For those who live and work at DPV, part of archdiocesan Catholic Social Services (CSS), “this was a moment 10 months in the making,” said Calvarese-Donovan. “There were tears of joy and prayers of thanks.”


Those tears began flowing earlier in the day, when DGDP nursing director Angela Babcock was notified the 1,000 doses for which she had applied would be delivered that morning.

“We knew we were getting them, but they were delayed because of the holiday,” said Calvarese-Donovan. “We saw the UPS truck arrive, and we ran out to it.”

A few hours later, staff and clients gathered for their first jab of the Moderna vaccine, a two-dose regimen spanning 28 days that does not use abortion-derived cell lines in its production.

First up was health care coordinator and registered nurse Alicia Ryan, who wept in relief as Babcock administered the shot.

Earlier in the pandemic, Ryan had spent six weeks away from her children to protect them and her patients from the disease, which to date has infected 86.8 million and killed 1.8 million.

“It’s surreal, because it felt like (the vaccine) would never happen, and not within the year,” said Ryan. “It’s hope. We lost a lot to COVID, and this feels like we finally have a defense, and beginning of the end.”

Fellow health care coordinator Mimi Meeder agreed.

“Up to this point, we went through a war without ammunition,” she said.

Meeder urged vaccination skeptics and opponents to “know the science” behind “our best defense” against COVID.

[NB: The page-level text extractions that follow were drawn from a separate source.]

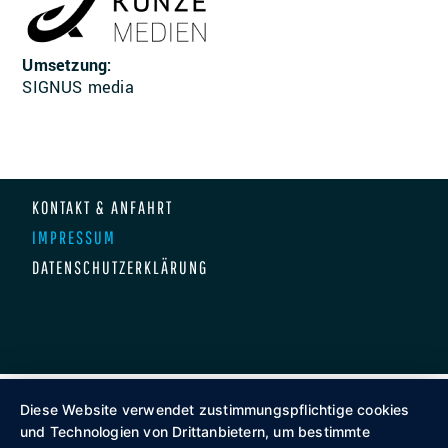
Umsetzung:
SIGNUS media
KONTAKT & ANFAHRT
IMPRESSUM
DATENSCHUTZERKLÄRUNG
Diese Website verwendet zustimmungspflichtige cookies
und Technologien von Drittanbietern, um bestimmte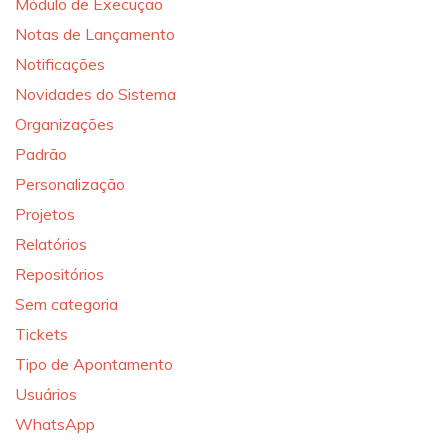
Módulo de Execução
Notas de Lançamento
Notificações
Novidades do Sistema
Organizações
Padrão
Personalização
Projetos
Relatórios
Repositórios
Sem categoria
Tickets
Tipo de Apontamento
Usuários
WhatsApp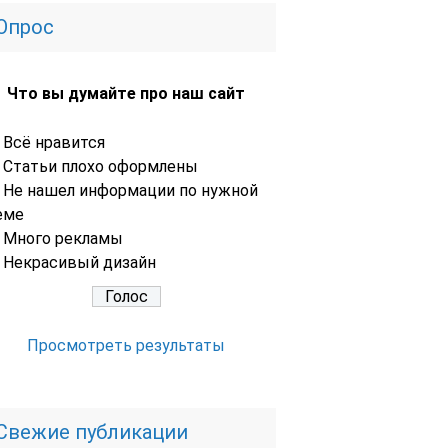
Опрос
Что вы думайте про наш сайт
Всё нравится
Статьи плохо оформлены
Не нашел информации по нужной
еме
Много рекламы
Некрасивый дизайн
Просмотреть результаты
Свежие публикации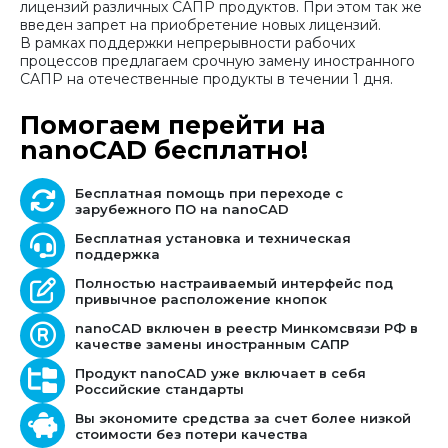
лицензий различных САПР продуктов. При этом так же
введен запрет на приобретение новых лицензий.
В рамках поддержки непрерывности рабочих
процессов предлагаем срочную замену иностранного
САПР на отечественные продукты в течении 1 дня.
Помогаем перейти на
nanoCAD бесплатно!
Бесплатная помощь при переходе с
зарубежного ПО на nanoCAD
Бесплатная установка и техническая
поддержка
Полностью настраиваемый интерфейс под
привычное расположение кнопок
nanoCAD включен в реестр Минкомсвязи РФ в
качестве замены иностранным САПР
Продукт nanoCAD уже включает в себя
Российские стандарты
Вы экономите средства за счет более низкой
стоимости без потери качества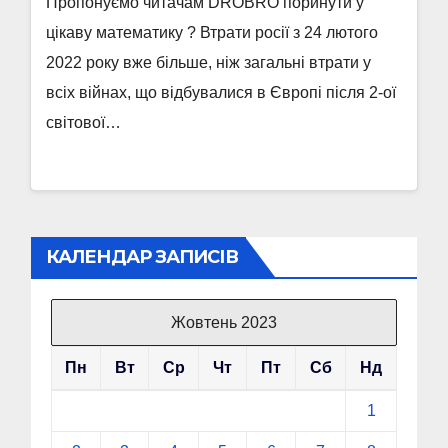
Пропонуємо читачам DROBRO поринути у
цікаву математику ? Втрати росії з 24 лютого
2022 року вже більше, ніж загальні втрати у
всіх війнах, що відбувалися в Європі після 2-ої
світової…
КАЛЕНДАР ЗАПИСІВ
Жовтень 2023
Пн
Вт
Ср
Чт
Пт
Сб
Нд
1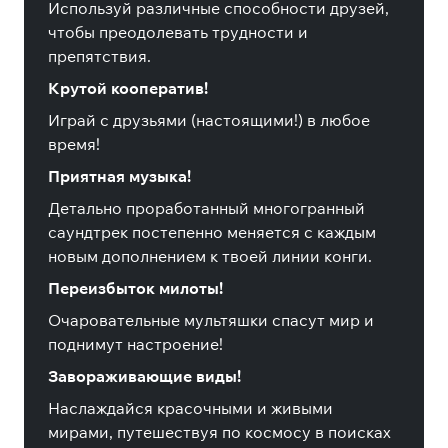
Используй различные способности друзей,
чтобы преодолевать трудности и
препятствия.
Крутой кооператив!
Играй с друзьями (настоящими!) в любое
время!
Приятная музыка!
Детально проработанный многогранный
саундтрек постепенно меняется с каждым
новым дополнением к твоей линии конги.
Переизбыток милоты!
Очаровательные мультяшки спасут мир и
поднимут настроение!
Завораживающие виды!
Наслаждайся красочными и живыми
мирами, путешествуя по космосу в поисках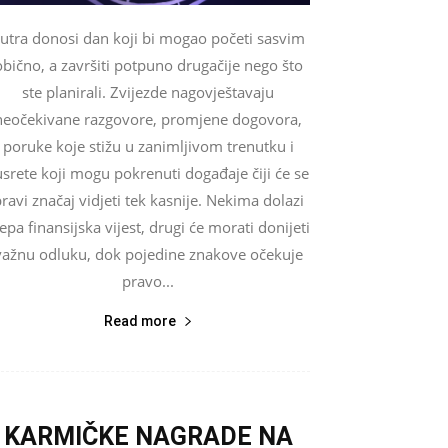
utra donosi dan koji bi mogao početi sasvim
obično, a završiti potpuno drugačije nego što
ste planirali. Zvijezde nagovještavaju
neočekivane razgovore, promjene dogovora,
poruke koje stižu u zanimljivom trenutku i
usrete koji mogu pokrenuti događaje čiji će se
ravi značaj vidjeti tek kasnije. Nekima dolazi
jepa finansijska vijest, drugi će morati donijeti
važnu odluku, dok pojedine znakove očekuje
pravo...
Read more
KARMIČKE NAGRADE NA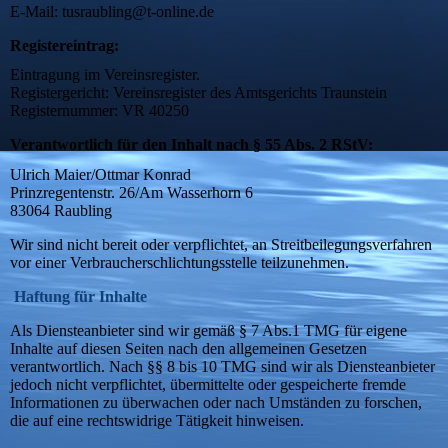
E-Mail: tusraubling@t-online.de
Registereintrag:
Eintragung im Vereinsregister.
Registergericht: Vereinsregister des Amtsgerichts Traunstein
Registernummer: VR 40250
Verantwortlich für den Inhalt nach § 55 Abs. 2 RStV:
Ulrich Maier/Ottmar Konrad
Prinzregentenstr. 26/Am Wasserhorn 6
83064 Raubling
Wir sind nicht bereit oder verpflichtet, an Streitbeilegungsverfahren
vor einer Verbraucherschlichtungsstelle teilzunehmen.
Haftung für Inhalte
Als Diensteanbieter sind wir gemäß § 7 Abs.1 TMG für eigene
Inhalte auf diesen Seiten nach den allgemeinen Gesetzen
verantwortlich. Nach §§ 8 bis 10 TMG sind wir als Diensteanbieter
jedoch nicht verpflichtet, übermittelte oder gespeicherte fremde
Informationen zu überwachen oder nach Umständen zu forschen,
die auf eine rechtswidrige Tätigkeit hinweisen.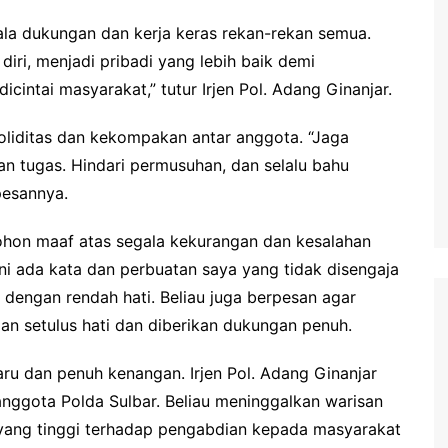
gala dukungan dan kerja keras rekan-rekan semua.
iri, menjadi pribadi yang lebih baik demi
icintai masyarakat,” tutur Irjen Pol. Adang Ginanjar.
soliditas dan kekompakan antar anggota. “Jaga
n tugas. Hindari permusuhan, dan selalu bahu
pesannya.
mohon maaf atas segala kekurangan dan kesalahan
i ada kata dan perbuatan saya yang tidak disengaja
a dengan rendah hati. Beliau juga berpesan agar
an setulus hati dan diberikan dukungan penuh.
aru dan penuh kenangan. Irjen Pol. Adang Ginanjar
nggota Polda Sulbar. Beliau meninggalkan warisan
yang tinggi terhadap pengabdian kepada masyarakat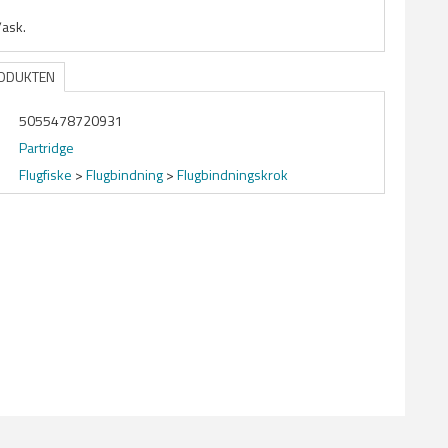
/ask.
RODUKTEN
5055478720931
Partridge
Flugfiske
>
Flugbindning
>
Flugbindningskrok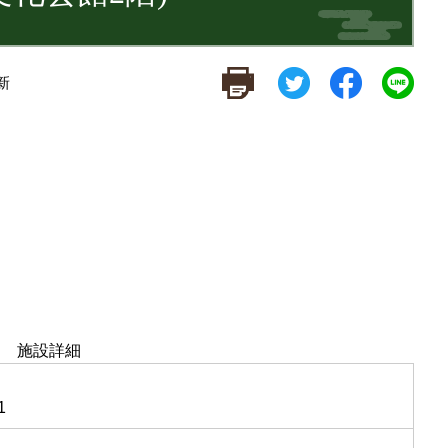
新
施設詳細
1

Prior to the rollout, DGDP’s medical director, Dr. Brian Friedrich, provided staff with a detailed video briefing on the development of the vaccine, which was granted emergency use authorization by the FDA Dec. 18.

Francis Swiacki, executive director of CSS’s developmental programs, said his staff will not be required but rather “strongly encouraged” to receive the vaccine.

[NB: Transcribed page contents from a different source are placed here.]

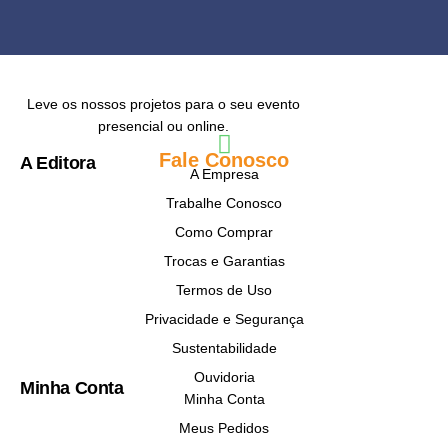
Leve os nossos projetos para o seu evento
presencial ou online.
Fale Conosco
A Editora
A Empresa
Trabalhe Conosco
Como Comprar
Trocas e Garantias
Termos de Uso
Privacidade e Segurança
Sustentabilidade
Ouvidoria
Minha Conta
Minha Conta
Meus Pedidos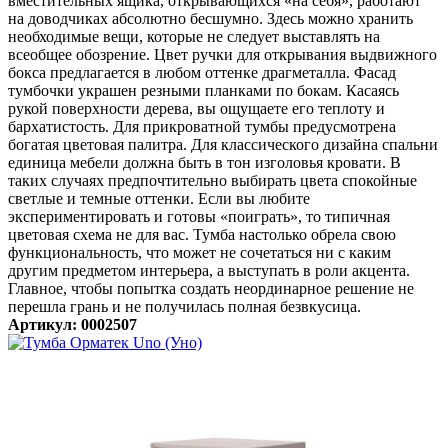
вместительных ящика, открывающихся «на себя», работают
на доводчиках абсолютно бесшумно. Здесь можно хранить
необходимые вещи, которые не следует выставлять на
всеобщее обозрение. Цвет ручки для открывания выдвижного
бокса предлагается в любом оттенке драгметалла. Фасад
тумбочки украшен резными планками по бокам. Касаясь
рукой поверхности дерева, вы ощущаете его теплоту и
бархатистость. Для прикроватной тумбы предусмотрена
богатая цветовая палитра. Для классического дизайна спальни
единица мебели должна быть в тон изголовья кровати. В
таких случаях предпочтительно выбирать цвета спокойные
светлые и темные оттенки. Если вы любите
экспериментировать и готовы «поиграть», то типичная
цветовая схема не для вас. Тумба настолько обрела свою
функциональность, что может не сочетаться ни с каким
другим предметом интерьера, а выступать в роли акцента.
Главное, чтобы попытка создать неординарное решение не
перешла грань и не получилась полная безвкусица.
Артикул: 0002507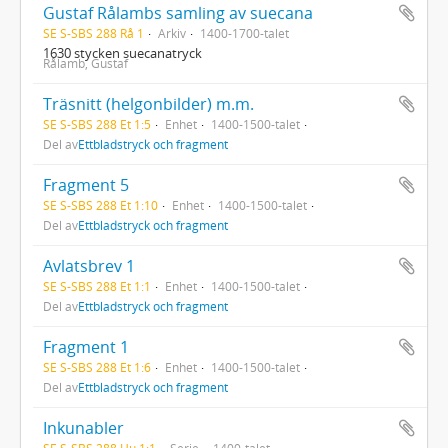
Gustaf Rålambs samling av suecana
SE S-SBS 288 Rå 1
Arkiv
1400-1700-talet
1630 stycken suecanatryck
Rålamb, Gustaf
Träsnitt (helgonbilder) m.m.
SE S-SBS 288 Et 1:5
Enhet
1400-1500-talet
Del av
Ettbladstryck och fragment
Fragment 5
SE S-SBS 288 Et 1:10
Enhet
1400-1500-talet
Del av
Ettbladstryck och fragment
Avlatsbrev 1
SE S-SBS 288 Et 1:1
Enhet
1400-1500-talet
Del av
Ettbladstryck och fragment
Fragment 1
SE S-SBS 288 Et 1:6
Enhet
1400-1500-talet
Del av
Ettbladstryck och fragment
Inkunabler
SE S-SBS 288 Hu 1:1
Serie
1400-talet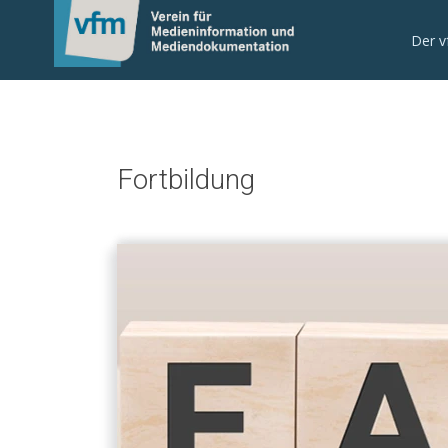
Der 
Fortbildung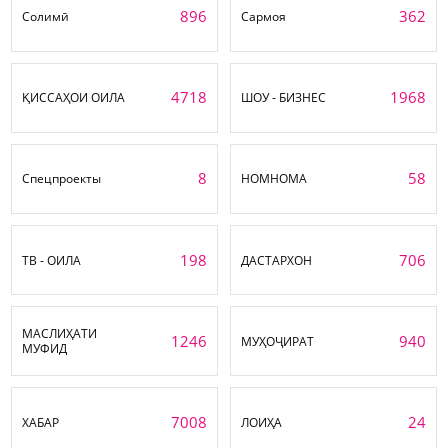
896
362
Солимӣ
Сармоя
4718
1968
ҚИССАҲОИ ОИЛА
ШОУ - БИЗНЕС
8
58
Спецпроекты
НОМНОМА
198
706
ТВ - ОИЛА
ДАСТАРХОН
МАСЛИҲАТИ
1246
940
МУҲОҶИРАТ
МУФИД
7008
24
ХАБАР
ЛОИҲА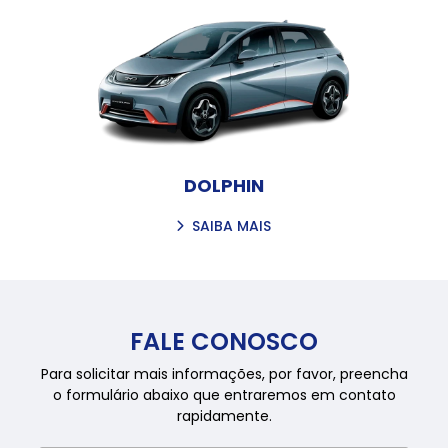
DOLPHIN
SAIBA MAIS
FALE CONOSCO
Para solicitar mais informações, por favor, preencha
o formulário abaixo que entraremos em contato
rapidamente.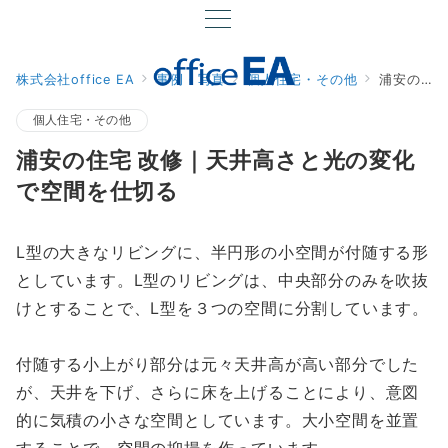
株式会社office EA
事例・写真
個人住宅・その他
浦安の住宅 改修｜天井高さと光の変化で空間を仕切る
個人住宅・その他
浦安の住宅 改修｜天井高さと光の変化
で空間を仕切る
L型の大きなリビングに、半円形の小空間が付随する形
としています。L型のリビングは、中央部分のみを吹抜
けとすることで、L型を３つの空間に分割しています。
付随する小上がり部分は元々天井高が高い部分でした
が、天井を下げ、さらに床を上げることにより、意図
的に気積の小さな空間としています。大小空間を並置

“We’ve gone through a comprehensive education process,” he said, noting that employees had “given of themselves daily” and made “extraordinary sacrifices” to care for clients.

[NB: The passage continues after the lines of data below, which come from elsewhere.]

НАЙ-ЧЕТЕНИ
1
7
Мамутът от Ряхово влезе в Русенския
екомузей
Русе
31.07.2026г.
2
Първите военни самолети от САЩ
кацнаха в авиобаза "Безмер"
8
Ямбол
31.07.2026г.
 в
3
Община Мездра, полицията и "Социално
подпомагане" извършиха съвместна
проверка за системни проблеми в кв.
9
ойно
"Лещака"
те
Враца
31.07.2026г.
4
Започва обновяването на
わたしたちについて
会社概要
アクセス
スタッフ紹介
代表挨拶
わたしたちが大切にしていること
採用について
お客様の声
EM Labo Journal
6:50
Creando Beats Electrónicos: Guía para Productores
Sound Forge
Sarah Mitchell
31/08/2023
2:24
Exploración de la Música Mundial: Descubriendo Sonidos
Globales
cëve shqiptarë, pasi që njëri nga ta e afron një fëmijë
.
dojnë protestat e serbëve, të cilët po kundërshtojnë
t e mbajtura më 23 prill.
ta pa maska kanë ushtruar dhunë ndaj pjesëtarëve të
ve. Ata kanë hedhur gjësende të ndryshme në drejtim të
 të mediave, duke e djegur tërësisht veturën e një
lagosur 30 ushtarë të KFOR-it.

“They treat our individuals as family in every sense of the word,” said Swiacki.

In addition to DPV staff and residents, the vaccinations will be distributed at CSS’s remaining campuses within the Communities of Don Guanella and Divine Providence (DGDP), which offer a continuum of care through community, campus-based and family living arrangements, in-home supports, respite care and day programs.

Also on the roster for doses are staff and residents of St. Edmond’s Home for Children in Rosemont, a CSS intermediate care facility for children aged six weeks to 21 years who are affected by a range of profound physical and intellectual disabilities.

Archdiocesan secretary for Catholic Human Services James Amato said the vaccines are a fitting follow-up to Christmas — and a welcome start to 2021.

“The Advent and Christmas seasons always give rise to hope in the New Year,” he said, adding that “through prayer, staff mission commitment and excellent partnerships with government … we are truly turning a corner in these challenging times.”